Dalam 24 jam terakhir, tentara Israel melakukan sembilan pembantaian di Jalur Gaza, menewaskan 93 orang dan melukai 142 lainnya, terang kementerian.
“Banyak orang masih terjebak di bawah reruntuhan dan di jalan dan tim penyelamat tidak dapat menjangkau mereka,” tulis pernyataan Kementerian Kesehatan Palestina.

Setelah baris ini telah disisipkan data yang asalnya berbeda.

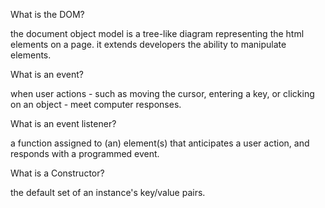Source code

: What is the DOM?

the document object model is a tree-like diagram representing the html elements on a page. it extends developers the ability to manipulate elements.



What is an event?

when user actions - such as moving the cursor, entering a key, or clicking on an object - meet computer responses.



What is an event listener?

a function assigned to (an) element(s) that anticipates a user action, and responds with a programmed event.



What is a Constructor?

the default set of an instance's key/value pairs.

Butuh lebih banyak relawan medis
Ryantori, Direktur Eksekutif the Indonesia Society for Middle East Studies, sebuah wadah pemikir soal Timur Tengah, mengatakan usulan agar pemerintah bisa mewadahi anggota tim medis lintas organisasi profesi untuk bisa masuk ke Gaza merupakan proposal yang terukur.
“Lobi pemerintah sangat dibutuhkan saat ini untuk bisa terus melakukan langkah diplomatis agar dunia semakin memperhatikan apa yang sedang di derita di Gaza,” kata Ryantori yang juga pengajar Hubungan Internasional Universitas Prof. Dr Moestopo kepada BenarNews.

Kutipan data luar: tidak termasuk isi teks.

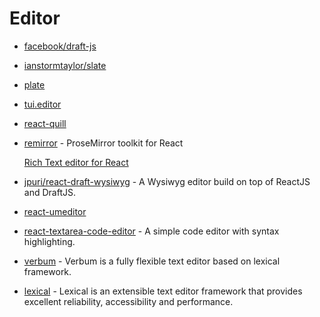 # Editor

- [facebook/draft-js](https://github.com/facebook/draft-js)
- [ianstormtaylor/slate](https://github.com/ianstormtaylor/slate)
- [plate](https://github.com/udecode/plate)
- [tui.editor](https://github.com/nhn/tui.editor/tree/master/apps/react-editor)
- [react-quill](https://github.com/zenoamaro/react-quill)
- [remirror](https://github.com/remirror/remirror) - ProseMirror toolkit for React

    [Rich Text editor for React](https://medium.com/collaborne-engineering/rich-text-editor-for-react-f7d71746867f)

- [jpuri/react-draft-wysiwyg](https://github.com/jpuri/react-draft-wysiwyg) - A Wysiwyg editor build on top of ReactJS and DraftJS.
- [react-umeditor](https://github.com/liuhong1happy/react-umeditor)
- [react-textarea-code-editor](https://github.com/uiwjs/react-textarea-code-editor) - A simple code editor with syntax highlighting.
- [verbum](https://github.com/ozanyurtsever/verbum) - Verbum is a fully flexible text editor based on lexical framework.
- [lexical](https://github.com/facebook/lexical) - Lexical is an extensible text editor framework that provides excellent reliability, accessibility and performance.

Dia mengatakan langkah MER-C yang akhirnya berhasil menembus Gaza untuk membantu para korban setidaknya menunjukkan dua hal penting. Pertama, bahwa semangat kemanusiaan tidak akan pernah bisa dikalahkan oleh kekuatan menindas termasuk militer.
“Ini kemudian semakin meningkatkan semangat bagi para relawan yang lainnya dari seluruh dunia,” imbuhnya.
Kedua, kata Ryantori, peran Indonesia secara langsung maupun tidak langsung semakin terlihat nyata. “Ini bisa menjadi modal besar bagi kita sebagai bangsa untuk menunjukkan jati diri sebagai bangsa yang berani membela mereka yang tertindas,” katanya.
Ramdhan Muhaimin, pengamat Hubungan Internasional Universitas Al Azhar Indonesia, mengatakan ada dua persoalan yang terjadi di Gaza sekarang yakni bencana kelaparan dan serangan Israel di wilayah Rafah, Gaza Selatan yang merupakan titik konsentrasi pengungsi saat ini. Hal ini harus menjadi perhatian pemerintah Indonesia maupun masyarakat sipil.
“Saya kira ini harus menjadi perhatian pemerintah kita bukan sekedar bagaimana MER-C atau IDI bisa masuk, tapi bagaimana kemudian pemerintah kita itu memecah kebuntuan ini, masalah bencana kelaparan yang terjadi di Gaza,” ujarnya kepada BenarNews.
Ramdhan menambahkan pekerjaan rumah pemerintah tidak cukup sekedar mengakomodasi beberapa kelompok ataupun para relawan untuk bisa ke sana.
“Tapi bagaimana Jakarta harus bisa menembus blokade Israel di Gaza, salah satunya dengan melobi Mesir yang ikut mengendalikan pintu perbatasan Rafah,” kata dia.
“Kapal bantuan kesehatan dari pemerintah kita yang beberapa waktu yang lalu juga tidak berhasil masuk ke perairan Gaza, cuma sampai ke Mesir saja, jadi kuncinya di Mesir,” jelasnya.
Menurut Ramdhan, kalau dalam beberapa bulan ke depan masalah kelaparan tidak teratasi, maka warga Gaza akan menghadapi kematian massal.
“Jadi senjata baru yang dilakukan Israel sekarang adalah menciptakan bencana kelaparan di Gaza,” jelasnya.
Dia juga menilai gencatan senjata masih jauh akan terwujud di Gaza, Palestina, walaupun perundingan sedang berlangsung saat ini.
“Saya pesimistis karena Israel sudah berulang kali tidak menghiraukan kecaman internasional, melanggar resolusi, dan perjanjian,” terangnya.
Perdana Menteri Benjamin Netanyahu mengatakan pada Minggu (17/3) bahwa dia akan melanjutkan operasi militer melawan Hamas di Gaza meskipun badan-badan bantuan mengingatkan soal bencana kelaparan yang akan terjadi, lansir Reuters.
Afrika Selatan, akhir tahun lalu, meminta Mahkamah Internasional (ICJ) untuk mengeluarkan perintah darurat yang menyatakan bahwa Israel melanggar kewajibannya berdasarkan Konvensi Genosida 1948 terkait tindakan kerasnya terhadap kelompok Hamas di Gaza.
ICJ menganggap tindakan Israel sebagai genosida dan memerintahkan negara Yahudi itu untuk mengambil semua tindakan untuk mencegah genosida, serta memastikan bantuan dan layanan menjangkau warga Palestina yang terkepung di Gaza.